When something goes wrong in an ASC, the instinct is often to find fault fast. But the leaders building the strongest safety cultures are doing the opposite — slowing down, looking at systems first and creating the kind of psychological safety that makes staff actually report problems before they escalate.
Here’s how five ASC leaders approach accountability, and what they wish they’d done sooner.
Editor’s note: Responses have been lightly edited for clarity and length.
Question: When a safety incident occurs, what does your accountability process look like, and what do you wish you’d built differently from the start?
Jess Doto, BSN, MSN, APRN. Medical Director of Elysara Ithaca (N.Y.) and Elysara Medical & Wellness (Huntington, N.Y.): Our approach focuses on rapid communication, documentation, systems analysis, and process improvement rather than blame. The first priority is patient stabilization and clear communication. From there, we review timelines, protocols, delegation structure, training, equipment and workflow factors contributing to the event.
Our process includes:
- Immediate escalation pathways
- Standardized incident reporting
- Root cause review
- Protocol revision when patterns emerge
- Competency reassessment and continuing education where appropriate
- Ongoing audit and documentation review
- One thing I wish more outpatient organizations built earlier is operational infrastructure before rapid growth. Many safety issues stem from scaling services faster than systems, policies, training, and oversight structures can support them.
A strong outpatient safety culture depends on clear SOPs, defined delegation, staff competency validation and communication systems that encourage early reporting before small problems become larger incidents.
Megan Friedman, DO. Chair and Medical Director at Pacific Coast Anesthesia Consultants (Los Angeles): Accountability processes need to be structured, objective and consistent. When a safety event occurs, the focus should be on fact gathering, systems analysis and clear communication rather than blame or Monday-morning quarterbacking alone. Providers are less likely to report events when they feel they will simply be nitpicked apart afterward. One thing many organizations wish they had implemented earlier is a clearer framework for behavioral expectations and escalation pathways.
Liz Hunt. CEO of Green Mountain Surgery Center (Colchester, Vt.): When a safety incident occurs, our first priority is always patient safety and transparent fact-finding rather than blame. We utilize a structured review process that includes immediate leadership assessment, interdisciplinary review when appropriate, root cause analysis and identification of both system and human contributing factors.
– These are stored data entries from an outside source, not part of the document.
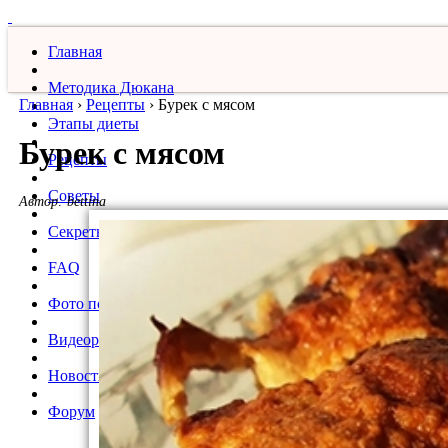
Главная
Методика Дюкана
Главная
›
Рецепты
›
Бурек с мясом
Этапы диеты
Бурек с мясом
Рецепты
Советы
Автор:
bettina
Секреты
FAQ
Фото похудевших
Видеорецепты
Новости
Форум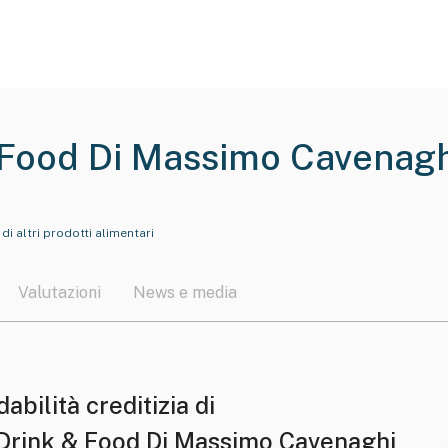
 Food Di Massimo Cavenagh
i altri prodotti alimentari
Valutazioni
News e media
dabilità creditizia di
Drink & Food Di Massimo Cavenaghi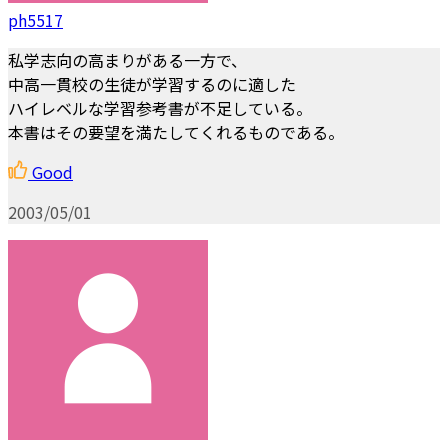
ph5517
私学志向の高まりがある一方で、
中高一貫校の生徒が学習するのに適した
ハイレベルな学習参考書が不足している。
本書はその要望を満たしてくれるものである。
Good
2003/05/01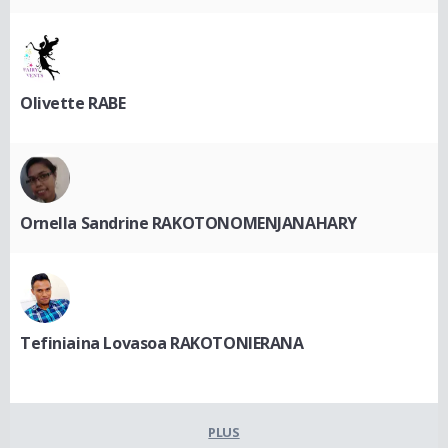
Olivette RABE
Ornella Sandrine RAKOTONOMENJANAHARY
Tefiniaina Lovasoa RAKOTONIERANA
PLUS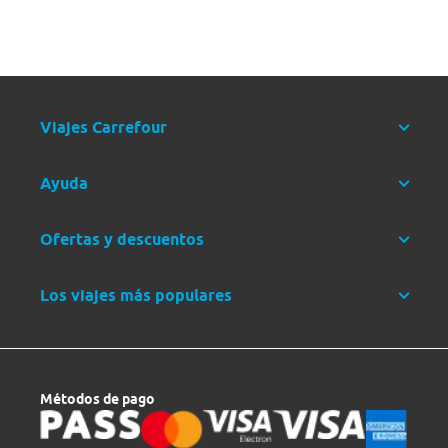
Viajes Carrefour
Ayuda
Ofertas y descuentos
Los viajes más populares
Métodos de pago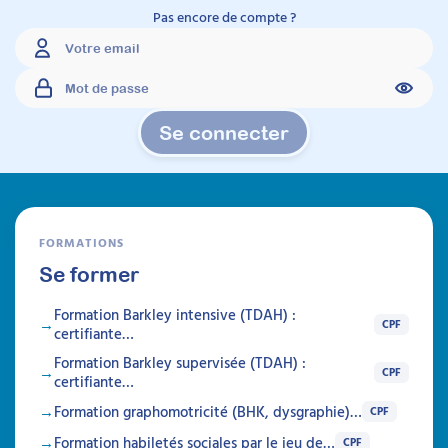
Pas encore de compte ?
Se connecter
FORMATIONS
Se former
Formation Barkley intensive (TDAH) :
CPF
certifiante…
Formation Barkley supervisée (TDAH) :
CPF
certifiante…
Formation graphomotricité (BHK, dysgraphie)…
CPF
Formation habiletés sociales par le jeu de…
CPF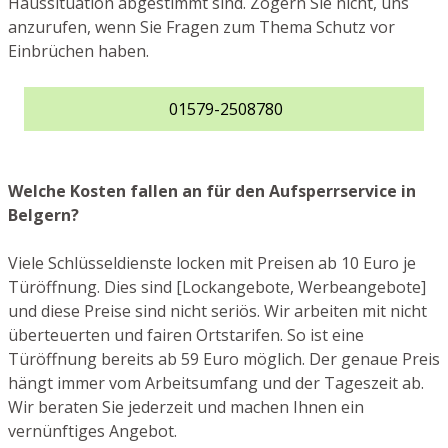
Haussituation abgestimmt sind. Zögern Sie nicht, uns
anzurufen, wenn Sie Fragen zum Thema Schutz vor
Einbrüchen haben.
01579-2508780
Welche Kosten fallen an für den Aufsperrservice in
Belgern?
Viele Schlüsseldienste locken mit Preisen ab 10 Euro je
Türöffnung. Dies sind [Lockangebote, Werbeangebote]
und diese Preise sind nicht seriös. Wir arbeiten mit nicht
überteuerten und fairen Ortstarifen. So ist eine
Türöffnung bereits ab 59 Euro möglich. Der genaue Preis
hängt immer vom Arbeitsumfang und der Tageszeit ab.
Wir beraten Sie jederzeit und machen Ihnen ein
vernünftiges Angebot.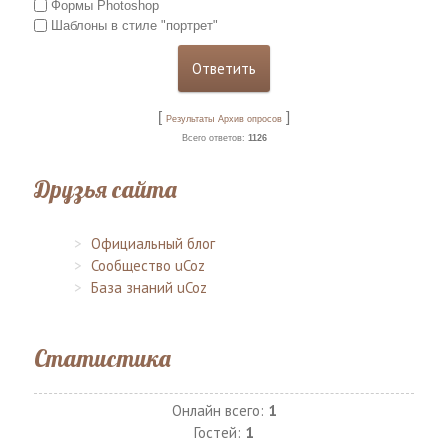
Формы Photoshop
Шаблоны в стиле "портрет"
[
]
Результаты
Архив опросов
Всего ответов:
1126
Друзья сайта
Официальный блог
Сообщество uCoz
База знаний uCoz
Статистика
Онлайн всего:
1
Гостей:
1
Accountability is important, but we approach it through a “just culture” lens. We differentiate between human error, at-risk behavior, and reckless behavior, because sustainable safety improvement comes from strengthening systems, communication pathways and escalation processes, not simply assigning fault.
One thing I wish we had built even earlier was a more formalized infrastructure for near-miss reporting and cross-department feedback loops. Some of the most valuable safety insights come from events that almost happened. Creating psychological safety around reporting and ensuring staff consistently see action taken afterward has been critical in strengthening trust and engagement in the process.
Allison Thomas, RN. Director of Clinical Services and Quality at Gastrointestinal Associates (New York City): When a safety incident occurs — whether involving a patient or an employee — we take a comprehensive approach to reviewing the event. We evaluate how and why the incident happened, identify contributing factors, discuss what could have been done differently and determine strategies to help prevent similar occurrences in the future. Our accountability process is centered on education, process improvement and prevention rather than blame. Looking back, one of the most valuable practices we implemented early on was the supervisors’ quarterly reviews and follow-up discussions with staff, as they have helped maintain awareness and accountability across the team.
Martha Wolf, MSN, RN. Manager of Quality & Education of ASCs of Baycare Health System (St. Petersburg, Fla.): BayCare is advancing its commitment to Just Culture across the organization as part of its journey toward zero harm. Just Culture is both a philosophy and a process that provides a structured, consistent approach to addressing errors, balancing a focus on system design with accountability for individual choices.
The philosophy of Just Culture is to respond to errors with learning, responsibility and support, while fostering psychological safety so team members feel comfortable reporting mistakes without fear of unfair treatment. It distinguishes between human error, at-risk behavior and reckless behavior. Using a structured decision-making framework, leaders assess behavior rather than outcome, hierarchy or emotion to ensure fair and consistent responses. This approach promotes shared learning, strengthens accountability and supports a culture of continuous improvement across the system.